“We must be mindful of who the users are and design so that they are all maximally engaged and productive. Our design must be truly user-friendly, in other words, not just intellectually defensible.”
This quote is taken from the very beginning of the Understanding by Design chapter for this week and I think it covers the foundation of how teacher’s need to go about teaching. It is impractical to go into a classroom knowing exactly how you are going to teach before you even know your students. How you teach is completely reliant on who you are teaching. A class full of visual learners is going to need much different instruction than a class full of readers, and a mixed class is even more so demanding of specialized instruction. This chapter also instructs that educators must include opportunities for feedback into their instruction. This way, teachers are given the chance to “rethink, revise, and refine.” This is so important because teaching should never be a static course of action. Whether it is a teacher’s first year or 40th year, they should always be making changes based off of evolving content (especially true in Earth Science), evolving students, and evolving teaching resources (Technology, AH!) How teachers chose to teach is going to vary extensively by their content area and their audience but some things must remain constant; we must teach effectively, in a well-rounded manner, and we have to be flexible in how we teach. I think that is one of the most fundamental truths of teaching; flexibility is key.
The Hook section also touches on a fundamental truth of teaching; “the design challenge is to tap intrinsic motivation more effectively.” Like we discussed in the Understanding blog post, what you teach is more or less irrelevant if understanding is not gained. This holds true for motivation. What you put out into the classroom means nothing unless you create an environment where the students are hungry enough to pick it up. The chapter says “the best way to create interest in a subject is to render it worth knowing.” I love this because students so often come into the classroom and say “why do I need to know this?” or “when will I ever use this?” When it comes to Earth Science, my students may not become the next generation of geologists, but they will certainly leave with an understanding that the geosciences affects them every single day, in ways they did not even realize.

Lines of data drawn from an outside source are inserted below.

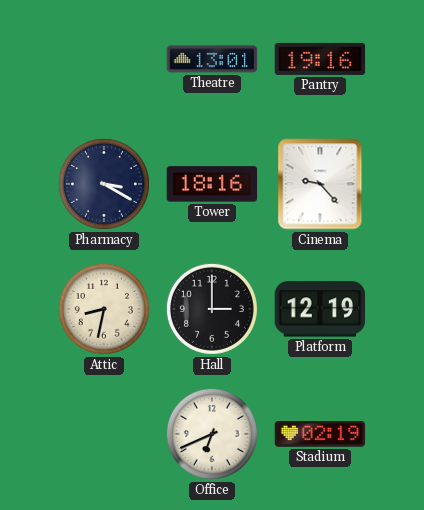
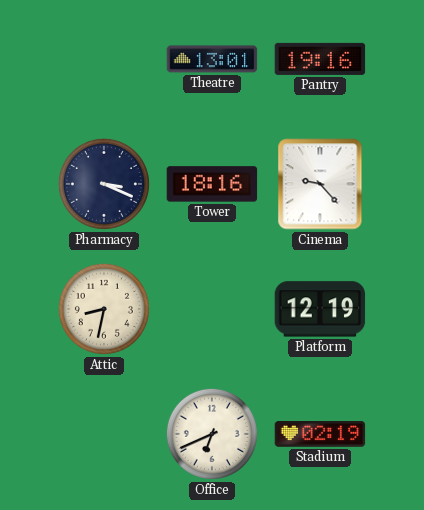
Pharmacy: 3:20 -> 3:19
Hall: 3:00 -> none
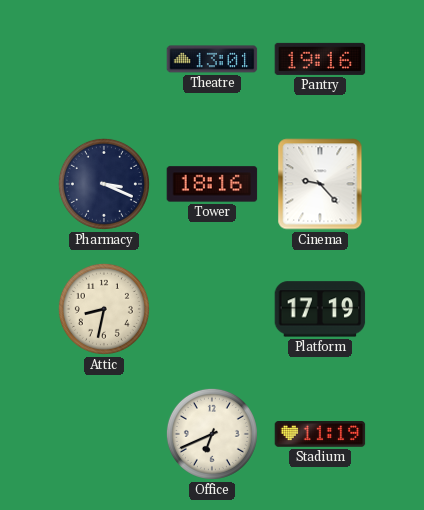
Platform: 12:19 -> 17:19
Stadium: 02:19 -> 11:19
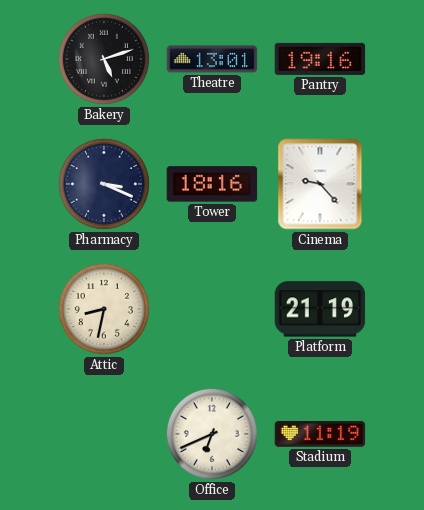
Bakery: none -> 5:12
Platform: 17:19 -> 21:19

The Essential Questions chapter had one part that particularly interested me. It is a common point of discussion on the news where the US falls in comparison to other countries based on Education. One country we are often regarded as falling short of is Japan. The chapter quotes a study that says “In the US, the purpose of a question is to get an answer. In Japan, teachers pose questions to stimulate thought. A Japanese teacher considers a question to be a poor one if it elicits an immediate answer, for this indicates that students were not challenged to think.” I think this is huge and also ties in perfectly into the “what do we teach discussion.” How we teach should yield to what we teach in content, as well as problem solving and thinking skills.
I found an article called “12 reasons student’s just aren’t that into you” and every single reason is a reflection of how a teacher teaches.
1 They think tests reflect my overall knowledge
2 They tell stories more than they teach
3 They end it early (the class or the lesson)
5 Put you on the spot
6 Take forever to grade or return work
7 Pick on silent students
8 Be so textbook, like not fun or just everything is so strict or boring
9 Trick answers in multiple choice questions
10 They are not prepared
11 Too much unnecessary work
12 Expect our lives to stop…
All of these reasons are in response to how the teacher behaves, evaluates, performs, or is organized. What I think is interesting is that not one of these reasons is related to what we teach. Students come into classrooms with assumptions about whether or not they will enjoy the subject or if they are good at it or not, but when it comes down to it, how a teacher presents the material is the real defining factor of how successful a student will be.